▶ _DATA RECORDS_:
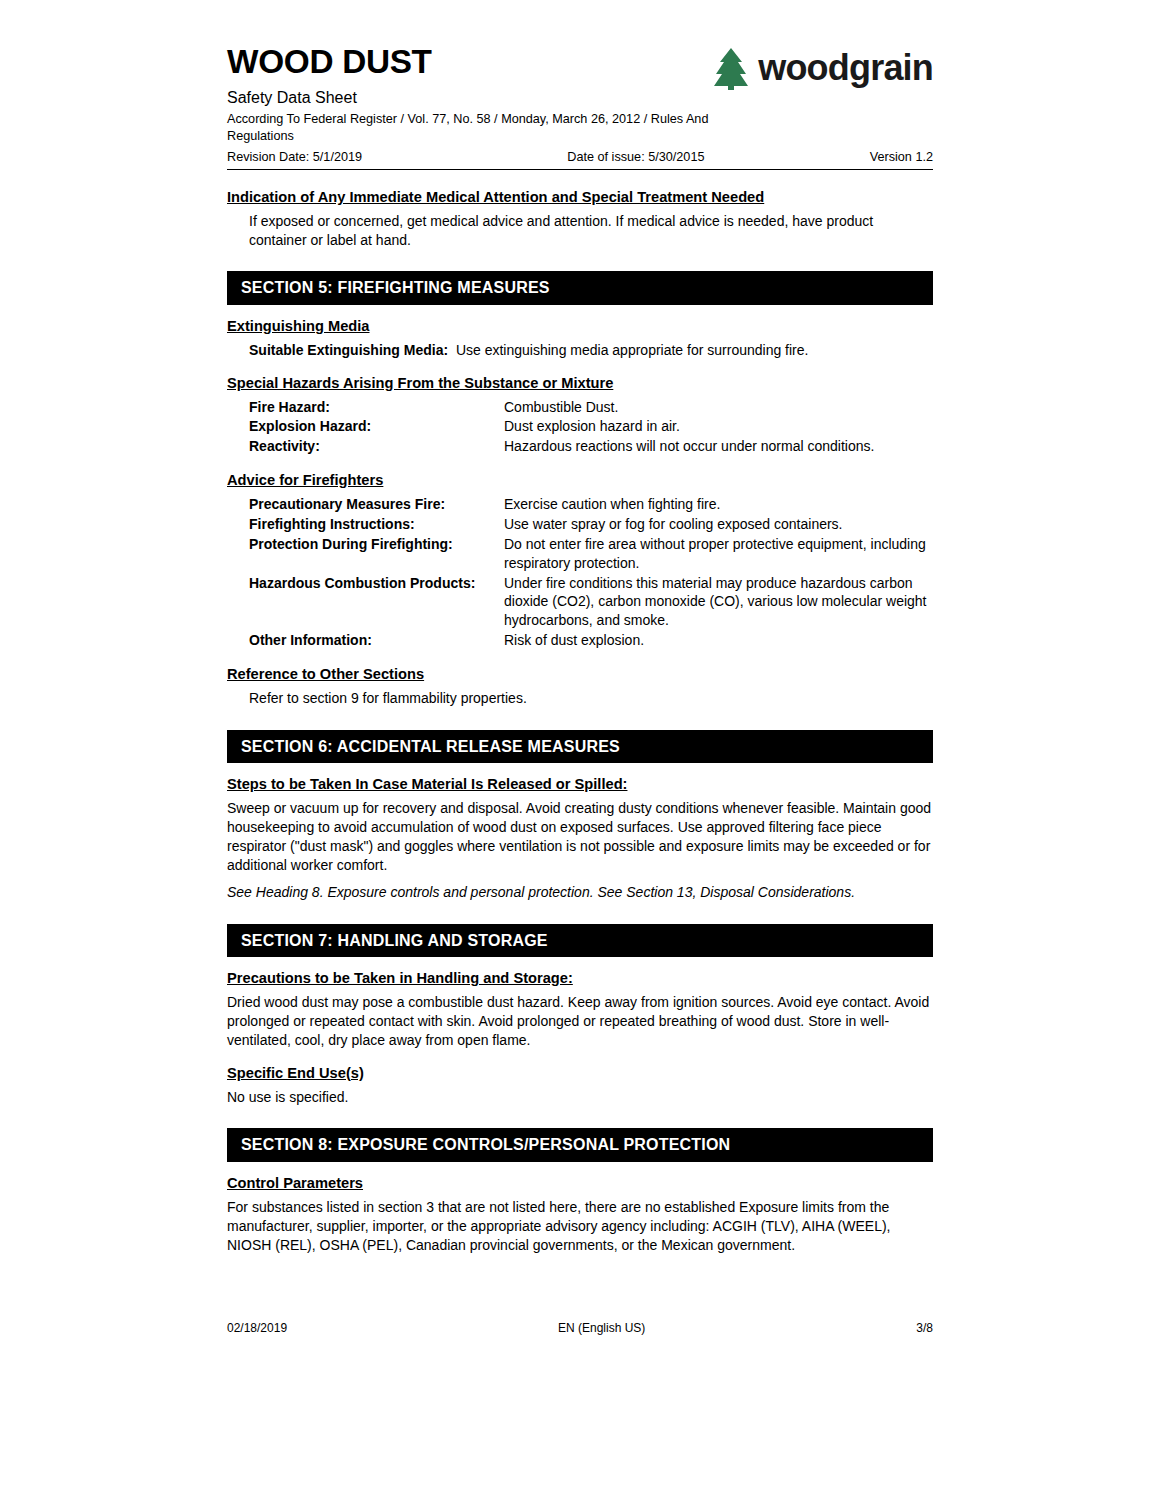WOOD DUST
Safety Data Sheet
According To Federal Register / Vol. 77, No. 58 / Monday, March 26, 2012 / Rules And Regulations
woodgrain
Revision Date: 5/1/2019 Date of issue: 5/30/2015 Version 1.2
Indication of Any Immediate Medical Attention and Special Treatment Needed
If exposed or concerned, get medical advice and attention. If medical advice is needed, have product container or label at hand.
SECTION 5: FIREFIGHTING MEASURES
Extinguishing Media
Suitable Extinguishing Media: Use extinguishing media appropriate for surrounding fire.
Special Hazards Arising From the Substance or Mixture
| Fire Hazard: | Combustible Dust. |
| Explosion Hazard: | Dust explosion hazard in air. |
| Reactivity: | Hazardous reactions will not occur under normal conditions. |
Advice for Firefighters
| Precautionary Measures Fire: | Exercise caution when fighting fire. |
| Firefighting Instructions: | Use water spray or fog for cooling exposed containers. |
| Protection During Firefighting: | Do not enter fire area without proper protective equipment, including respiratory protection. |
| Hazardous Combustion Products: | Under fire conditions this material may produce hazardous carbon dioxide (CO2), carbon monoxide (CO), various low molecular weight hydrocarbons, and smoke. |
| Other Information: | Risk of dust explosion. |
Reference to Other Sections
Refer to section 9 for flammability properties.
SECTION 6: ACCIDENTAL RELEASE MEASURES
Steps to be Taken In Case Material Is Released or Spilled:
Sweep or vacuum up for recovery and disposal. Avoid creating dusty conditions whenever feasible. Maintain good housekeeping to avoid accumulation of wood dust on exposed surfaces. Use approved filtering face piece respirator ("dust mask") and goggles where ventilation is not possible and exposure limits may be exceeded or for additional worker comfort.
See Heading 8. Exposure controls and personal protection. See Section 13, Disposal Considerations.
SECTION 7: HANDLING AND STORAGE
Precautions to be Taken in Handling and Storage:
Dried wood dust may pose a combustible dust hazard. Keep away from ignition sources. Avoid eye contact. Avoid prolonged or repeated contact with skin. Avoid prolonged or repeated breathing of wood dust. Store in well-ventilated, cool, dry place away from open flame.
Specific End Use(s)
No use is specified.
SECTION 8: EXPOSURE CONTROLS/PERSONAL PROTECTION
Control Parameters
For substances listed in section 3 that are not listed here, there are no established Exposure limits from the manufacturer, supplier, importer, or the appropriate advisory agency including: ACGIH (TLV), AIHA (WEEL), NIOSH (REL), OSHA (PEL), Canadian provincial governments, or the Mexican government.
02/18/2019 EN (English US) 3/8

---

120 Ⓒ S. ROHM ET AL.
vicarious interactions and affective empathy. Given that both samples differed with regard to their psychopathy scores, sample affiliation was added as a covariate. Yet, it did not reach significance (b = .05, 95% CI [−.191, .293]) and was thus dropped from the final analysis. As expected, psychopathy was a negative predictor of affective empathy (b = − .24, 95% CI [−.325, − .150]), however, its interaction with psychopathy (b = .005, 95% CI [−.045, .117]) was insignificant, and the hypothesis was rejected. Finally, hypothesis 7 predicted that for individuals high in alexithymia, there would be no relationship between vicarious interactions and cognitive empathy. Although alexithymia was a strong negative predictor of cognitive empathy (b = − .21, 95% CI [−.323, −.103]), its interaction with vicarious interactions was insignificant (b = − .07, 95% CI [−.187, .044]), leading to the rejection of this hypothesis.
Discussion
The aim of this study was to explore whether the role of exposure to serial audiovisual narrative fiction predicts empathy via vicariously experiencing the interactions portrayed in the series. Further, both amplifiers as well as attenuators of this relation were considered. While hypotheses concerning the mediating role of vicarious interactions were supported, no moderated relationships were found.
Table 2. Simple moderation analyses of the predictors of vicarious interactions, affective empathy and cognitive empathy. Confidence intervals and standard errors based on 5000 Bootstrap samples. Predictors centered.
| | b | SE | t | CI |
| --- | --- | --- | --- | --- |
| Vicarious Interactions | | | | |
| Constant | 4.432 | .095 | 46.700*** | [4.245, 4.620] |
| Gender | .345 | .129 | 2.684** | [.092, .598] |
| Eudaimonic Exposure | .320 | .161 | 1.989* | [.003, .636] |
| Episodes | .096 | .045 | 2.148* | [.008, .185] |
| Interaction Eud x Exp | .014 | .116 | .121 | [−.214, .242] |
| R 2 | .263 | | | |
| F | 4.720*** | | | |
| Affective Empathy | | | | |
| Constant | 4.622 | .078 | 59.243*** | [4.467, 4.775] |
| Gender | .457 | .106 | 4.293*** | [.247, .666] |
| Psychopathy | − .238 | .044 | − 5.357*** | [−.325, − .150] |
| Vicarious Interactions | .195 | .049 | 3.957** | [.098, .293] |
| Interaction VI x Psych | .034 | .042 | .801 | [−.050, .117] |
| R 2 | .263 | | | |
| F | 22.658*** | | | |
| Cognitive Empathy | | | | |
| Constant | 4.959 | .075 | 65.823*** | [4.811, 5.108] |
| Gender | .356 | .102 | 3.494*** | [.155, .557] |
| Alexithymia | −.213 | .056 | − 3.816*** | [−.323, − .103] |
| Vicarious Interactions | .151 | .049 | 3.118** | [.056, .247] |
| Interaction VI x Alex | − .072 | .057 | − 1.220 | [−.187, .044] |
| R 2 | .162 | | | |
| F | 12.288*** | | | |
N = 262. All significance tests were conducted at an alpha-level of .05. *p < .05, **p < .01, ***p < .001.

* * *

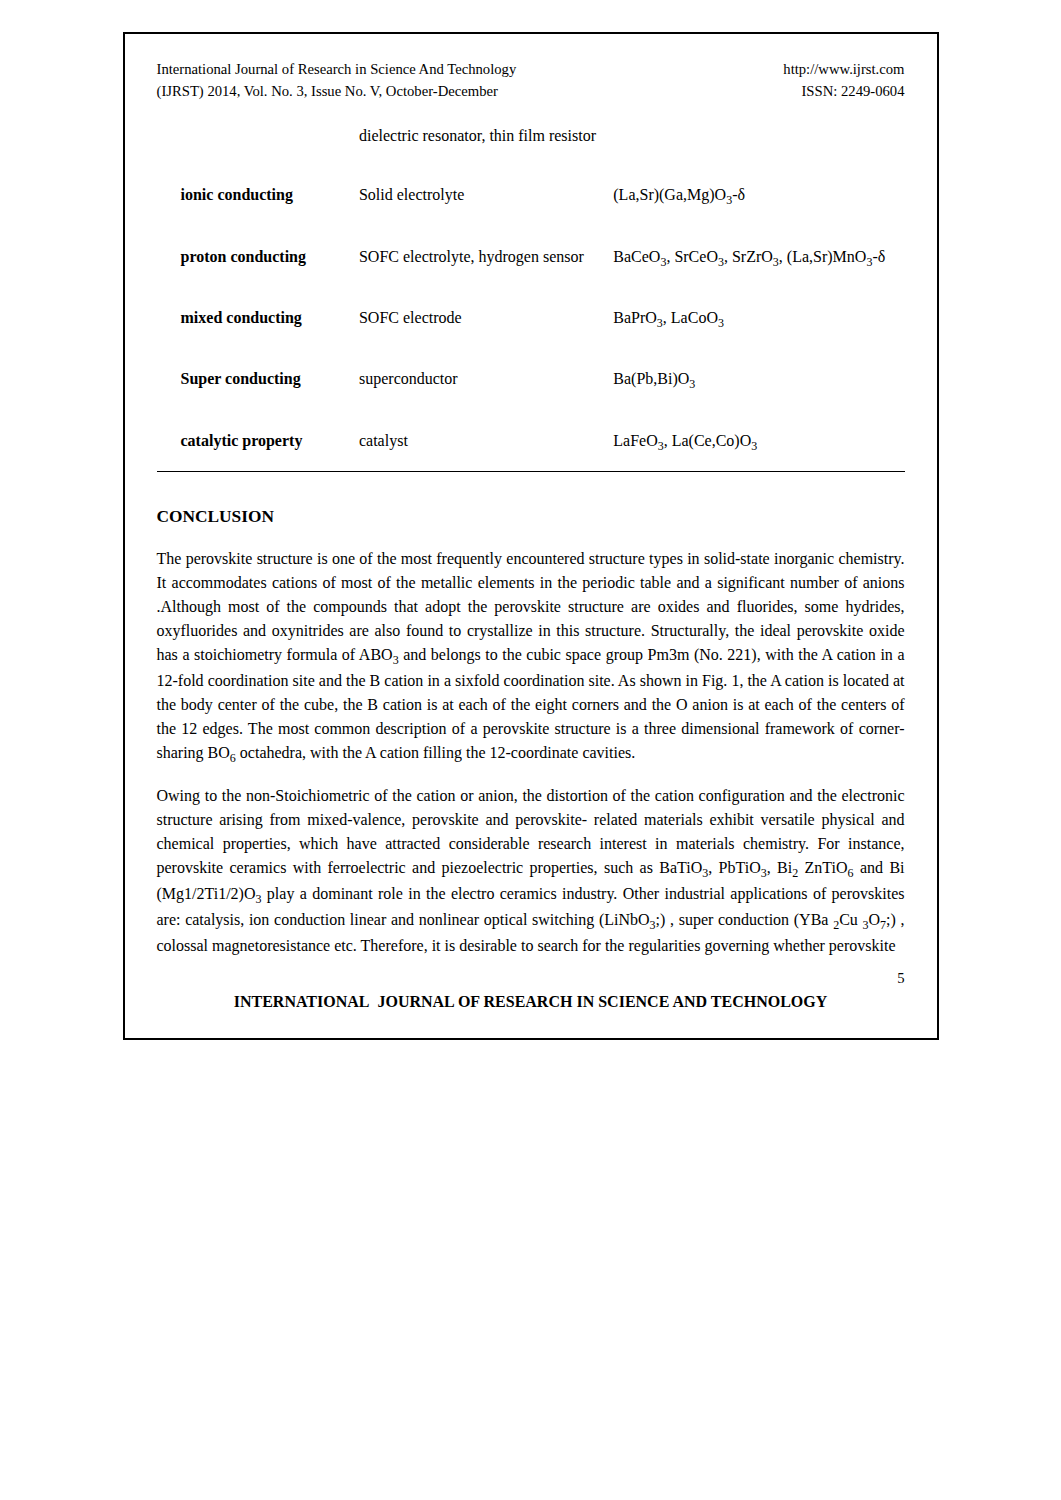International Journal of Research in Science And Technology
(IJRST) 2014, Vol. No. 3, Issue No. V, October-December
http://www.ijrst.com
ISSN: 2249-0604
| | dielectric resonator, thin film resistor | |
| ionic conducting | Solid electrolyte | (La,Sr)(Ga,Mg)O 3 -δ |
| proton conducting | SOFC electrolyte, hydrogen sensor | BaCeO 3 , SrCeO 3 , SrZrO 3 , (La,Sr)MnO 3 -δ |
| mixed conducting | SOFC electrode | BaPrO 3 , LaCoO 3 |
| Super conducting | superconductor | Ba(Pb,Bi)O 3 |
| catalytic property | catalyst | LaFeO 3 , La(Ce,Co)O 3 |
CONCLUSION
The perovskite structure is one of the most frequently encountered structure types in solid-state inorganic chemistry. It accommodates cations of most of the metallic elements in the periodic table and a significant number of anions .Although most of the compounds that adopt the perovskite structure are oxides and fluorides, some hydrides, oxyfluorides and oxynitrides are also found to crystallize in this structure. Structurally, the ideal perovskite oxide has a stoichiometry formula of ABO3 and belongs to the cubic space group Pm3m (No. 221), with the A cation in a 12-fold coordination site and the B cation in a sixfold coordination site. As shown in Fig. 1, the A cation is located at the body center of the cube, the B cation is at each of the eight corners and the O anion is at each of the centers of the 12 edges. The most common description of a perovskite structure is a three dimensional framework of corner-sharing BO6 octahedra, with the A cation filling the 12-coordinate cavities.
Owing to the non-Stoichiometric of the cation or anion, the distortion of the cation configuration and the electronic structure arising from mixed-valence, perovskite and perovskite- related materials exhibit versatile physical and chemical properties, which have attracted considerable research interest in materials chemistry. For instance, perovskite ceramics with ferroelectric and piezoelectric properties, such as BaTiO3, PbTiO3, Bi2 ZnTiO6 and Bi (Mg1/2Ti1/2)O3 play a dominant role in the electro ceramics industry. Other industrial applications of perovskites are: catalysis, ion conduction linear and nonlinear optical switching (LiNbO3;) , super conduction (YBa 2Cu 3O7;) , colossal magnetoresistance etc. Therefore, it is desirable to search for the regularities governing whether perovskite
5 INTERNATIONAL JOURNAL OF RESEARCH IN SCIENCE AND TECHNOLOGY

▶ _WHAT TO WORK ON_:
Among the entries above, the line containing "For substances listed", the line containing "02/18/2019 EN (English US) 3/8", and all lines between them are to be restated word for word; nothing else belongs in the reply.

▶ _ANSWER SPACE_:
For substances listed in section 3 that are not listed here, there are no established Exposure limits from the manufacturer, supplier, importer, or the appropriate advisory agency including: ACGIH (TLV), AIHA (WEEL), NIOSH (REL), OSHA (PEL), Canadian provincial governments, or the Mexican government.
02/18/2019 EN (English US) 3/8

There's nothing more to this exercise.